Task description → Print, without any change, the lines of the items below, from the line containing "Геотекстильное волокно, Приствольный" through the line containing "Is it true that the", with both of those lines included.

....

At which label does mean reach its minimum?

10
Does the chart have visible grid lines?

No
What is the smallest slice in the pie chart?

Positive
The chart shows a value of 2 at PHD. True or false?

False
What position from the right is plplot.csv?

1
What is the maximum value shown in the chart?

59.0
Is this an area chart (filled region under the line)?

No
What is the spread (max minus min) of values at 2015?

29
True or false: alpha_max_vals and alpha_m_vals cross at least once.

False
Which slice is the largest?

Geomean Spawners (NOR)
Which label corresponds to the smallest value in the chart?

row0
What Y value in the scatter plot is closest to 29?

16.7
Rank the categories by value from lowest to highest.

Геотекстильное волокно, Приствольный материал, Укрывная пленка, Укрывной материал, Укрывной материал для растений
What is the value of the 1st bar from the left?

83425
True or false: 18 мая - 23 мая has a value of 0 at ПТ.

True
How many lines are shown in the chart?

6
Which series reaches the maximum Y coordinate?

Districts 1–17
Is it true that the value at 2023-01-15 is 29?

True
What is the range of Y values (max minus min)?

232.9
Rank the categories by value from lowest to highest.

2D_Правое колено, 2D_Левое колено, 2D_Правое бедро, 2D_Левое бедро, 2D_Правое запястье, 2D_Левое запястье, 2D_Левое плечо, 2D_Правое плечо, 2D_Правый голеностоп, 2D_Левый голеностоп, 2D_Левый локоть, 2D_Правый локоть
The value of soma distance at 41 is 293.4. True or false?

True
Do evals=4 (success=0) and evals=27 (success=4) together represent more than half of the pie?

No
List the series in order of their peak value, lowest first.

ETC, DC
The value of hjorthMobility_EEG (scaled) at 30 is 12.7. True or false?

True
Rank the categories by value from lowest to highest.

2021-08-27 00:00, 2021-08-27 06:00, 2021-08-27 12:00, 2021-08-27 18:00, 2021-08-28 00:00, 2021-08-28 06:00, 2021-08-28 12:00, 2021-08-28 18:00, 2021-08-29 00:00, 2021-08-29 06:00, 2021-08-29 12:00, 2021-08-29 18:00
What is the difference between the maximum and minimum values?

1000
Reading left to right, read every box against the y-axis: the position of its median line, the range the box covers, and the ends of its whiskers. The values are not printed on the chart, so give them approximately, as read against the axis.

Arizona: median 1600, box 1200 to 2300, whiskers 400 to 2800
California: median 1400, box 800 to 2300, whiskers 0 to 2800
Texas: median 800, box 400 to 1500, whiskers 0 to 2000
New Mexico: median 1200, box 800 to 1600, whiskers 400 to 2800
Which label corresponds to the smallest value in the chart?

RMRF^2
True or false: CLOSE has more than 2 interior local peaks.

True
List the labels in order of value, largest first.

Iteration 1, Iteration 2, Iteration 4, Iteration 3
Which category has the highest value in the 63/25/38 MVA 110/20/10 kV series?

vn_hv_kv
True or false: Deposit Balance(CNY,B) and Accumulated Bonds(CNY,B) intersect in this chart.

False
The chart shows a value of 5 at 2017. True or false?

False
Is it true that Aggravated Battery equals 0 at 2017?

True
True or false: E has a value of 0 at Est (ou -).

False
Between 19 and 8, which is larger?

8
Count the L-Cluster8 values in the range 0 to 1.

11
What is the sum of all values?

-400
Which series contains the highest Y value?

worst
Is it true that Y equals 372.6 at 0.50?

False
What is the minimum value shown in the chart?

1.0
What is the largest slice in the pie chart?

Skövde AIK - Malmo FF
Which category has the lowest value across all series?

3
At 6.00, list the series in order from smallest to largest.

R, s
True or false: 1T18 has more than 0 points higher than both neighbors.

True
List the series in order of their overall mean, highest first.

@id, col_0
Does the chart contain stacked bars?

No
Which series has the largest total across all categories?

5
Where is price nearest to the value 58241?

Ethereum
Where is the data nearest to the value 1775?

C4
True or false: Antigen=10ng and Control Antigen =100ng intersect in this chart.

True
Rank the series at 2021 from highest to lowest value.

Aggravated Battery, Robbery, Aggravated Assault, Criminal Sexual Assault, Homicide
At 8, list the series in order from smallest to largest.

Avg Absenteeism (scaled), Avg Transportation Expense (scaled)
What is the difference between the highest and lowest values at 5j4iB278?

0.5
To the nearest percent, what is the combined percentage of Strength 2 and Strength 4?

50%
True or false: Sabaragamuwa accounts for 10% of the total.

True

....

Solution for this exercise →
Геотекстильное волокно, Приствольный материал, Укрывная пленка, Укрывной материал, Укрывной материал для растений
What is the value of the 1st bar from the left?

83425
True or false: 18 мая - 23 мая has a value of 0 at ПТ.

True
How many lines are shown in the chart?

6
Which series reaches the maximum Y coordinate?

Districts 1–17
Is it true that the value at 2023-01-15 is 29?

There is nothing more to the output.